In response to questioning by Sen. Christopher Pope, D-Bozeman, Heather O’Hara, with the Montana Hospital Association, said 5.9% of Montanans have COPD, or Chronic Obstructive Pulmonary Disease.

It’s related to smoking, and it cost the U.S. $30 billion in 2010, she said; a 2018 study found the cost to employers for a COPD-afflicted worker is $6,650 a year, nearly double for a worker who does not have the condition.

Sen. Bruce Gillespie, R-Ethridge, said the comments of Choteau Mayor Chris Hindoien struck him. Hindoien is not only a cancer survivor, he’s also working on economic development, and he doesn’t think indoor smoking will help small communities attract workers.

Gillespie figured the mayor made a good point.

“It’s going to be awfully tough to get people to work in that kind of environment,” Gillespie said. “So would you care to comment on that?”

In general, Trebas said he didn’t care for the way health officers restricted people during the height of the pandemic. He also said people already know smoking is bad for them.

As for work, people are free to choose their place of employment, Trebas said. He’s chosen to work on tires and in car detailing, for example.

“I don’t think it’s going to wreck an economy if … this bill goes through,” Trebas said.

Of course, the economy wasn’t the only worry.

Lynne Foss, a pediatric nurse practitioner, said second-hand smoke harms children because it can worsen ear infections, impair lung function, affect fetuses, and increase the risk of sudden infant death.

According to the Montana Department of Public Health and Human Services, just two businesses have received citations in the past five years related to the Clean Indoor Air Act, and most receive education or warning letters instead.

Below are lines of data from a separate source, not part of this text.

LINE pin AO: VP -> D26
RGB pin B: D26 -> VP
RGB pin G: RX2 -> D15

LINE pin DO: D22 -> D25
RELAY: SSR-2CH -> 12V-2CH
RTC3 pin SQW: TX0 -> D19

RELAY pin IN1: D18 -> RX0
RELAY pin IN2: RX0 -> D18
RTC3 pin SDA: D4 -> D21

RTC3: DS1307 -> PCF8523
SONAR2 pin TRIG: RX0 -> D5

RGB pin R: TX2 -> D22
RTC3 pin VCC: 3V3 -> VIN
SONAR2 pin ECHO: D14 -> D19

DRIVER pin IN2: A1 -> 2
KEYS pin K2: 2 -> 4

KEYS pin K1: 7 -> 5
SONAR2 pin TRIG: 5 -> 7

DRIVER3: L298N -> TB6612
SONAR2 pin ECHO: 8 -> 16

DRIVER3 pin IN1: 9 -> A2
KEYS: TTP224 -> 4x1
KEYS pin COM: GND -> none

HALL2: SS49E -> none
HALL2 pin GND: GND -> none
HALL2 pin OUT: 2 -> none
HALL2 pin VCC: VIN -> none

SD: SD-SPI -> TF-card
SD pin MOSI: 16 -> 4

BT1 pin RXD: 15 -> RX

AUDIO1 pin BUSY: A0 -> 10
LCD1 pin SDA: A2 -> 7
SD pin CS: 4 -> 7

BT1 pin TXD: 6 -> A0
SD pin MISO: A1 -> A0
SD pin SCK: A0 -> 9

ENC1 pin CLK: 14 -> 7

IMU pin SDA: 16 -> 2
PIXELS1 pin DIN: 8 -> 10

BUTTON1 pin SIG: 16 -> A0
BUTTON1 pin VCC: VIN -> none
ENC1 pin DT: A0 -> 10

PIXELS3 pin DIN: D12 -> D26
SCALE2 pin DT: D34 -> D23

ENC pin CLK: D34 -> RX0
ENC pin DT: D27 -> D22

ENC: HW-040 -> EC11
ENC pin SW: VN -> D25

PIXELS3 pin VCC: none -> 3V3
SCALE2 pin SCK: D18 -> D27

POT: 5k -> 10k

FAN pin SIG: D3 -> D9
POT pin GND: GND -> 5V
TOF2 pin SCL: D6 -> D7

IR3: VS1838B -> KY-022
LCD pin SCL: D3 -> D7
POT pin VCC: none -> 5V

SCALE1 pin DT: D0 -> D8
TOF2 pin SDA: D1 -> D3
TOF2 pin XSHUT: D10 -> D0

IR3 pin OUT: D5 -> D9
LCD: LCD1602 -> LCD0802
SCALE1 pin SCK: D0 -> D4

In the hearing for SB 205, health advocates said the Montana Clean Indoor Air Act needs to be strengthened instead, and they made the same call Tuesday.

Beth Morrison, of Great Falls, said the Montana Clean Indoor Air Act changed her life and the lives of Montanans for the better.

“If this is passed, it will render the Clean Indoor Air Act unenforceable and meaningless … Please do not let this happen on your watch,” Morrison said.

The committee did not take immediate action Tuesday.